[Data items]
"""

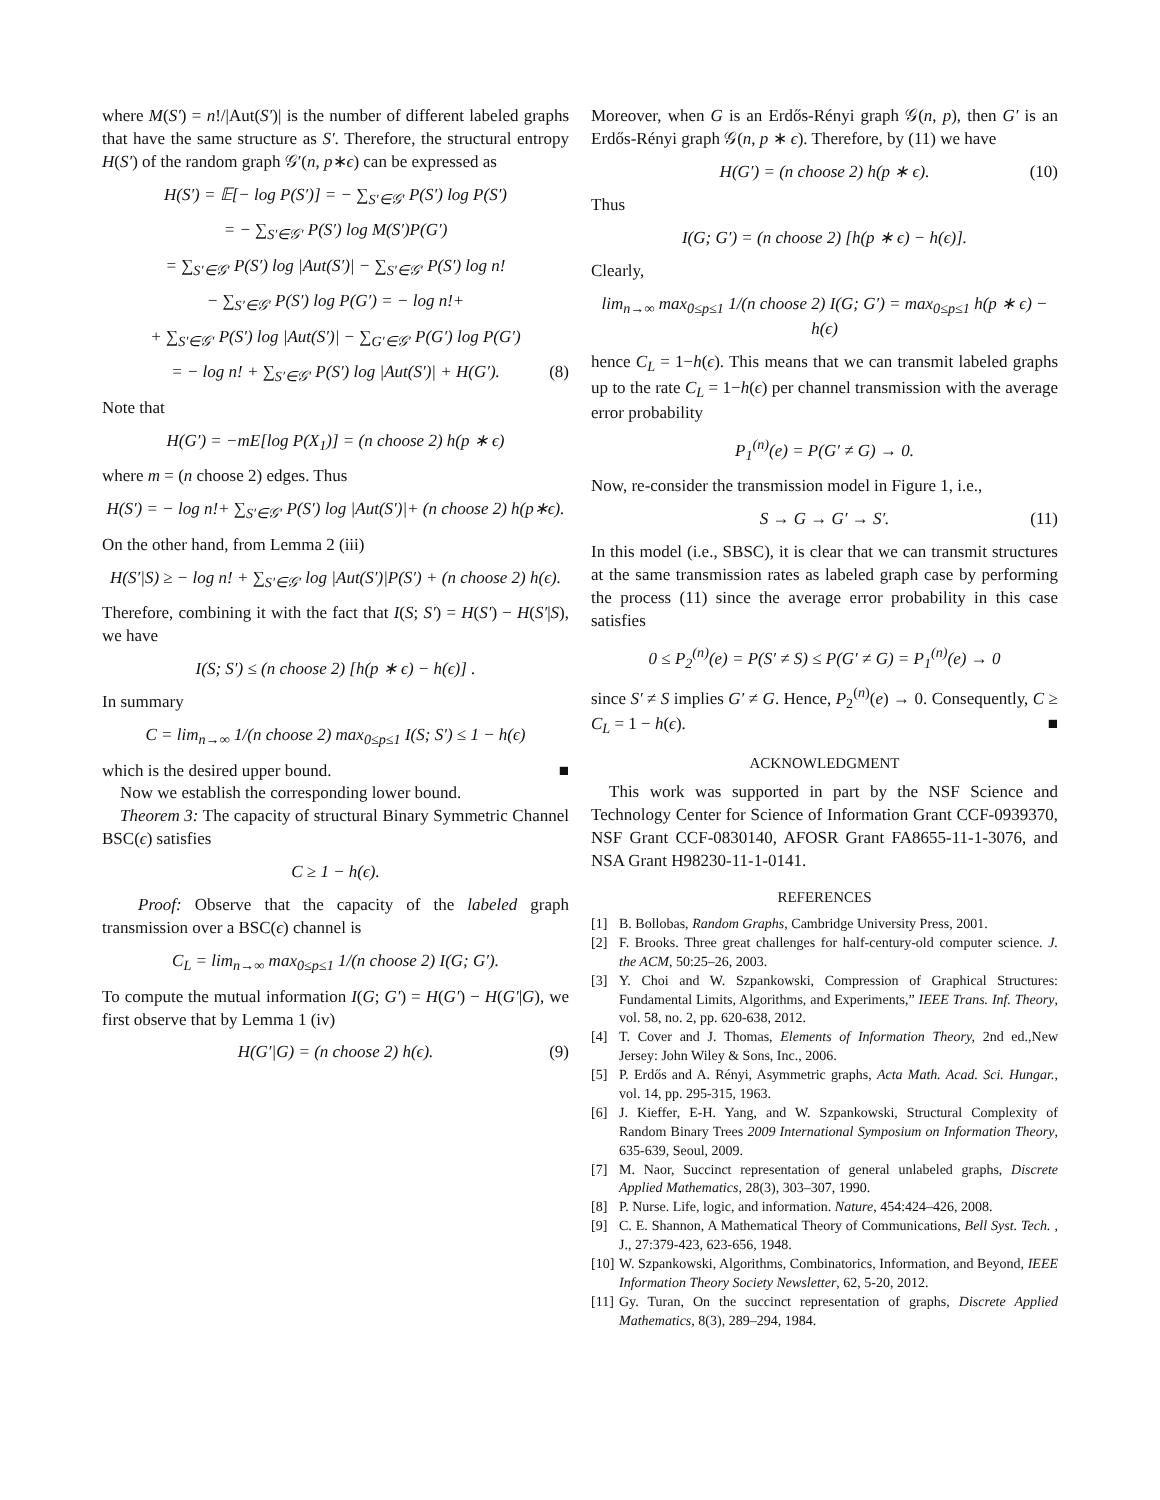where M(S′) = n!/|Aut(S′)| is the number of different labeled graphs that have the same structure as S′. Therefore, the structural entropy H(S′) of the random graph 𝒢′(n, p∗ϵ) can be expressed as
H(S′) = 𝔼[− log P(S′)] = − ∑<sub>S′∈𝒢′</sub> P(S′) log P(S′)
= − ∑<sub>S′∈𝒢′</sub> P(S′) log M(S′)P(G′)
= ∑<sub>S′∈𝒢′</sub> P(S′) log |Aut(S′)| − ∑<sub>S′∈𝒢′</sub> P(S′) log n!
− ∑<sub>S′∈𝒢′</sub> P(S′) log P(G′) = − log n!+
+ ∑<sub>S′∈𝒢′</sub> P(S′) log |Aut(S′)| − ∑<sub>G′∈𝒢′</sub> P(G′) log P(G′)
= − log n! + ∑<sub>S′∈𝒢′</sub> P(S′) log |Aut(S′)| + H(G′). (8)
Note that
H(G′) = −mE[log P(X<sub>1</sub>)] = (n choose 2) h(p ∗ ϵ)
where m = (n choose 2) edges. Thus
H(S′) = − log n!+ ∑<sub>S′∈𝒢′</sub> P(S′) log |Aut(S′)|+ (n choose 2) h(p∗ϵ).
On the other hand, from Lemma 2 (iii)
H(S′|S) ≥ − log n! + ∑<sub>S′∈𝒢′</sub> log |Aut(S′)|P(S′) + (n choose 2) h(ϵ).
Therefore, combining it with the fact that I(S; S′) = H(S′) − H(S′|S), we have
I(S; S′) ≤ (n choose 2) [h(p ∗ ϵ) − h(ϵ)] .
In summary
C = lim<sub>n→∞</sub> 1/(n choose 2) max<sub>0≤p≤1</sub> I(S; S′) ≤ 1 − h(ϵ)
which is the desired upper bound. ■
Now we establish the corresponding lower bound.
Theorem 3: The capacity of structural Binary Symmetric Channel BSC(ϵ) satisfies
C ≥ 1 − h(ϵ).
Proof: Observe that the capacity of the labeled graph transmission over a BSC(ϵ) channel is
C<sub>L</sub> = lim<sub>n→∞</sub> max<sub>0≤p≤1</sub> 1/(n choose 2) I(G; G′).
To compute the mutual information I(G; G′) = H(G′) − H(G′|G), we first observe that by Lemma 1 (iv)
H(G′|G) = (n choose 2) h(ϵ). (9)
Moreover, when G is an Erdős-Rényi graph 𝒢(n, p), then G′ is an Erdős-Rényi graph 𝒢(n, p ∗ ϵ). Therefore, by (11) we have
H(G′) = (n choose 2) h(p ∗ ϵ). (10)
Thus
I(G; G′) = (n choose 2) [h(p ∗ ϵ) − h(ϵ)].
Clearly,
lim<sub>n→∞</sub> max<sub>0≤p≤1</sub> 1/(n choose 2) I(G; G′) = max<sub>0≤p≤1</sub> h(p ∗ ϵ) − h(ϵ)
hence C<sub>L</sub> = 1−h(ϵ). This means that we can transmit labeled graphs up to the rate C<sub>L</sub> = 1−h(ϵ) per channel transmission with the average error probability
P<sub>1</sub><sup>(n)</sup>(e) = P(G′ ≠ G) → 0.
Now, re-consider the transmission model in Figure 1, i.e.,
S → G → G′ → S′. (11)
In this model (i.e., SBSC), it is clear that we can transmit structures at the same transmission rates as labeled graph case by performing the process (11) since the average error probability in this case satisfies
0 ≤ P<sub>2</sub><sup>(n)</sup>(e) = P(S′ ≠ S) ≤ P(G′ ≠ G) = P<sub>1</sub><sup>(n)</sup>(e) → 0
since S′ ≠ S implies G′ ≠ G. Hence, P<sub>2</sub><sup>(n)</sup>(e) → 0. Consequently, C ≥ C<sub>L</sub> = 1 − h(ϵ). ■
ACKNOWLEDGMENT
This work was supported in part by the NSF Science and Technology Center for Science of Information Grant CCF-0939370, NSF Grant CCF-0830140, AFOSR Grant FA8655-11-1-3076, and NSA Grant H98230-11-1-0141.
REFERENCES
[1] B. Bollobas, Random Graphs, Cambridge University Press, 2001.
[2] F. Brooks. Three great challenges for half-century-old computer science. J. the ACM, 50:25–26, 2003.
[3] Y. Choi and W. Szpankowski, Compression of Graphical Structures: Fundamental Limits, Algorithms, and Experiments,” IEEE Trans. Inf. Theory, vol. 58, no. 2, pp. 620-638, 2012.
[4] T. Cover and J. Thomas, Elements of Information Theory, 2nd ed.,New Jersey: John Wiley & Sons, Inc., 2006.
[5] P. Erdős and A. Rényi, Asymmetric graphs, Acta Math. Acad. Sci. Hungar., vol. 14, pp. 295-315, 1963.
[6] J. Kieffer, E-H. Yang, and W. Szpankowski, Structural Complexity of Random Binary Trees 2009 International Symposium on Information Theory, 635-639, Seoul, 2009.
[7] M. Naor, Succinct representation of general unlabeled graphs, Discrete Applied Mathematics, 28(3), 303–307, 1990.
[8] P. Nurse. Life, logic, and information. Nature, 454:424–426, 2008.
[9] C. E. Shannon, A Mathematical Theory of Communications, Bell Syst. Tech. , J., 27:379-423, 623-656, 1948.
[10] W. Szpankowski, Algorithms, Combinatorics, Information, and Beyond, IEEE Information Theory Society Newsletter, 62, 5-20, 2012.
[11] Gy. Turan, On the succinct representation of graphs, Discrete Applied Mathematics, 8(3), 289–294, 1984.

"""

→ Task:
After dropping the pictures, reproduce exactly the lines from the first line of the entries through the line containing "H(S′) = 𝔼[− log", both included.

→ Written response:
where M(S′) = n!/|Aut(S′)| is the number of different labeled graphs that have the same structure as S′. Therefore, the structural entropy H(S′) of the random graph 𝒢′(n, p∗ϵ) can be expressed as
H(S′) = 𝔼[− log P(S′)] = − ∑<sub>S′∈𝒢′</sub> P(S′) log P(S′)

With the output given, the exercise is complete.